Monday, July 5, 2010

Court of Appeals Watch

The following cases have been granted leave to appeal to the Court of Appeals:

Acosta v. City of New York - Second Department reversed a jury verdict on the basis that the plaintiff's version of the events was manifestly untrue and tailored to avoid the consequences of previous statements made by him.

Simon v. Usher - First Department held that the defendants were not entitled to the five-day extension in CPLR 2103(b)(2) for the time period set forth in CPLR 511(b) to move to change venue.

McCarthy v. Turner - at issue is whether an owner can be entitled to contribution or indemnification from a general contractor where the general contractor has the authority to direct, supervise and control the work giving rise to the injury or whether contribution or indemnification can only arise where the general contractor is actually responsible for the supervision, direction and control of the work the plaintiff was performing at the time of injury. The Supreme Court adopted the later approach, which was affirmed on appeal. On June 29th, the First Department granted leave to appeal to the Court of Appeals.

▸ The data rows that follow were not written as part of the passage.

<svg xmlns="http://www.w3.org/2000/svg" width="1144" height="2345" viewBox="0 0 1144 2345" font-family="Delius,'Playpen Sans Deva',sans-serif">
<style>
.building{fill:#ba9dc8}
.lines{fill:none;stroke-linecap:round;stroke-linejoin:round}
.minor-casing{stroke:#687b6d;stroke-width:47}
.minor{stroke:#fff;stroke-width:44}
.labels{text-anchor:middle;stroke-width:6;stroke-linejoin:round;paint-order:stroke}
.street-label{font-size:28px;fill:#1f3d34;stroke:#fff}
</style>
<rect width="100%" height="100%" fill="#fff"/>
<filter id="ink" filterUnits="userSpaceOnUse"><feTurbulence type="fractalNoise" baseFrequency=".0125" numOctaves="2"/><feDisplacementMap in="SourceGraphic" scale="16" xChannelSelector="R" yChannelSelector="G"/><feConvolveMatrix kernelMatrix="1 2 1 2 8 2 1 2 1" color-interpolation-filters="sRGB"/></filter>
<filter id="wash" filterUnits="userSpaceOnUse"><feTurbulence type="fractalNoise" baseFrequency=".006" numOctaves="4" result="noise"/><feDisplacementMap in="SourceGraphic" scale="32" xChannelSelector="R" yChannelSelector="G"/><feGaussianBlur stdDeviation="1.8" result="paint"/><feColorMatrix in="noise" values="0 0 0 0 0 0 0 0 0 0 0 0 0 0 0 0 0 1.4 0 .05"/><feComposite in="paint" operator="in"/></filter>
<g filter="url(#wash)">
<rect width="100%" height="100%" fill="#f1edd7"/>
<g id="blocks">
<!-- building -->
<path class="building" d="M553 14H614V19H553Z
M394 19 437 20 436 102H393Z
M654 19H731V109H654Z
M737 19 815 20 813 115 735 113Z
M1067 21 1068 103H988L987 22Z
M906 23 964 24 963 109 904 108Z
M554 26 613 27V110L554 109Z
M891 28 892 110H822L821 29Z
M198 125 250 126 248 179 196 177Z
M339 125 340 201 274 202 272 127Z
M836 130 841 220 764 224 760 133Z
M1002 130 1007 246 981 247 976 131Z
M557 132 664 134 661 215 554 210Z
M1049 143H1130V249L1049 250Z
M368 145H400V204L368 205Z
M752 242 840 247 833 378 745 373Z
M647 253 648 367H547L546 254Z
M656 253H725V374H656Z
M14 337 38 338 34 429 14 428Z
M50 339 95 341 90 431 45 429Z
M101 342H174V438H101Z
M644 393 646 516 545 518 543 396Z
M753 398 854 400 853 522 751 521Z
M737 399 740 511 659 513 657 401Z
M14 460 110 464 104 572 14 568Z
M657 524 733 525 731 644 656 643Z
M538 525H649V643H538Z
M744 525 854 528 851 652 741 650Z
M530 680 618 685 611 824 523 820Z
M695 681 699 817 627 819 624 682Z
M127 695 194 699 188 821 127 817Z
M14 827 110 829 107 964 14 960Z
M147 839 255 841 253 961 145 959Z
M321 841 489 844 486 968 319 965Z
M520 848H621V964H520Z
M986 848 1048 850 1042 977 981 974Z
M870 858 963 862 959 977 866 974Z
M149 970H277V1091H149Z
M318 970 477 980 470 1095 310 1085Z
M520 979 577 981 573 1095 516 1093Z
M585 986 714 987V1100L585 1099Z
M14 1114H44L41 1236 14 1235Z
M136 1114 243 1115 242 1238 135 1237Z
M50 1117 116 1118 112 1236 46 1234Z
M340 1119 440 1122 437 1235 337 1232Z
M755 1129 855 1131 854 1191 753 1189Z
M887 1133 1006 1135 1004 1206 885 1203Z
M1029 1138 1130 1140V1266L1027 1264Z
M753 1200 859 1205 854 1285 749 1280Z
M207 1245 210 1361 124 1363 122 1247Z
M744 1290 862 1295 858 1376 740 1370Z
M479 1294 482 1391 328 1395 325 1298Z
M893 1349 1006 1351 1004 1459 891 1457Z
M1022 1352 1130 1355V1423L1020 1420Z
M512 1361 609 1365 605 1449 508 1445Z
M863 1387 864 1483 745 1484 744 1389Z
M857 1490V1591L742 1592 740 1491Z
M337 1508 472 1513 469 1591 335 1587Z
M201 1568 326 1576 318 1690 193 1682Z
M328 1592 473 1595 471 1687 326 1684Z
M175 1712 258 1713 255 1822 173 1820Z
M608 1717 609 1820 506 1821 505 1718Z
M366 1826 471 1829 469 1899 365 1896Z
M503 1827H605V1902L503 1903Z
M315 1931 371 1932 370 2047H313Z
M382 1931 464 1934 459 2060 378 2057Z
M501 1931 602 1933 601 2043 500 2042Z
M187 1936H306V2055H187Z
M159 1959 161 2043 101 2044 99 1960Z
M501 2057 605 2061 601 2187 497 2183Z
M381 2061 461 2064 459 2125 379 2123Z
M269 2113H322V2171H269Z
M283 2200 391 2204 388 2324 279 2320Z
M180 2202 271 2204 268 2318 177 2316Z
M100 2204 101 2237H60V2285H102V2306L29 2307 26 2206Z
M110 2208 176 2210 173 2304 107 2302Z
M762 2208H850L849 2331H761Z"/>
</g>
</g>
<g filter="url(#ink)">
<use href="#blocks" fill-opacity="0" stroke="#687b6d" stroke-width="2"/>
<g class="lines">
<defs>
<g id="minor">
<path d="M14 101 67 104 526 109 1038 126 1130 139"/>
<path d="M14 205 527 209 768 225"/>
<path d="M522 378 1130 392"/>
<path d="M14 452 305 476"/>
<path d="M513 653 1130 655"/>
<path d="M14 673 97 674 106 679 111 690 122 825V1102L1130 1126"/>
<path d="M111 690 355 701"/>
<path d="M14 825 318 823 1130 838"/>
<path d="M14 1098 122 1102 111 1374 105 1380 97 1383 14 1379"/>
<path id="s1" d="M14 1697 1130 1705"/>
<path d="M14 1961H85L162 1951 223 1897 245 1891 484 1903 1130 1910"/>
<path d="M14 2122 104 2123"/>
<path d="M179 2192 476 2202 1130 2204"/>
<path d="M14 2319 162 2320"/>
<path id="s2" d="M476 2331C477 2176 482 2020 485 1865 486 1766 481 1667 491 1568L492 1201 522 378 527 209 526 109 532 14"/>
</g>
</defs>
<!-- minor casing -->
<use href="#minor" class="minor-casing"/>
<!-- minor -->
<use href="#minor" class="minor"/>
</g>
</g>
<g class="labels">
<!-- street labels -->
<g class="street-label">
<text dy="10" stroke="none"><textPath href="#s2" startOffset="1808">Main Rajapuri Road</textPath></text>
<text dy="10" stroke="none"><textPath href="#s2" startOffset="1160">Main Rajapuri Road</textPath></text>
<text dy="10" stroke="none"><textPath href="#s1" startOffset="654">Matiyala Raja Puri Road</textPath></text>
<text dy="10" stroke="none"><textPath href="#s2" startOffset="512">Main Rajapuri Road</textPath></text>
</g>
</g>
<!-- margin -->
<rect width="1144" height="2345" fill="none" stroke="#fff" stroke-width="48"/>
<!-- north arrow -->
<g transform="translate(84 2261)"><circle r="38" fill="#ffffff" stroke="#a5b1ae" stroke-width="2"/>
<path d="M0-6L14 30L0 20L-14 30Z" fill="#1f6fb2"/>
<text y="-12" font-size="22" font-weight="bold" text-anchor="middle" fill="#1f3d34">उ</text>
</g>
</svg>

Grimm v. State of New York Department of Housing and Community Renewal -
The First Department held that the Department of Housing and Community renewal (DHCR) was incorrect to refuse to review a rent overcharge claim and would have to review for fraud. The DHCR refused to review a case involving a landlord who set an illegal rent on a rent stabilized apartment. The critical issue is whether a four-year statute of limitations for rent overcharge should be interpreted to preclude a finding of an overcharge related to a fraud that occured beyond the four-year term. A new tenant brought the petition more than four years after the initial illegal rent, but documents may show that the landlord continued to hide the original fraud.

Groninger v. Village of Mamaroneck - The Second Department affirmed dismissal of a plaintiff's slip and fall claim due to a lack of prior written notice. The plaintiff slipped and fell on an ice patch in a municipal parking lot. The village moved for and the trial court granted summary judgment because that the village had not received prior written notice of the icy condition as required by Village Law. At the Court of Appeals, the issue will likely center on whether applying the Village Law was inconsistent with Walker v. Town of Hempstead. In Walker, the Court of Appeals declared a similar written notice provision of the Hempstead Code inconsistent with state law.

Perl v. Meher - The Second Department affirmed dismissal of a serious injury car accident case because the treating physician did not record objective results of range of motion tests taken shortly after the accident to a level of specificity sufficient for the Second Department. A dissenting Justice noted that while the contemporaneous examination failed to state the results with specificity, it did allege there were objective limits, and the Justice also noted that a later examination was satisfactory.

Ridge Road Fire District v. Schiano - The Fourth Department reinstated a hearing officer's determination that granted a firefighter benefits for a work-related back injury. The firefighter’s employer originally denied the claim for benefits because of some evidence of non-work related back injuries, but a hearing officer vacated the denial on appeal. The claim has bounced around between the hearing officer and Supreme Court due to mistakes in the standard of review, but at its core, it seems the disagreement between the hearing officer and Supreme Court was the outcome.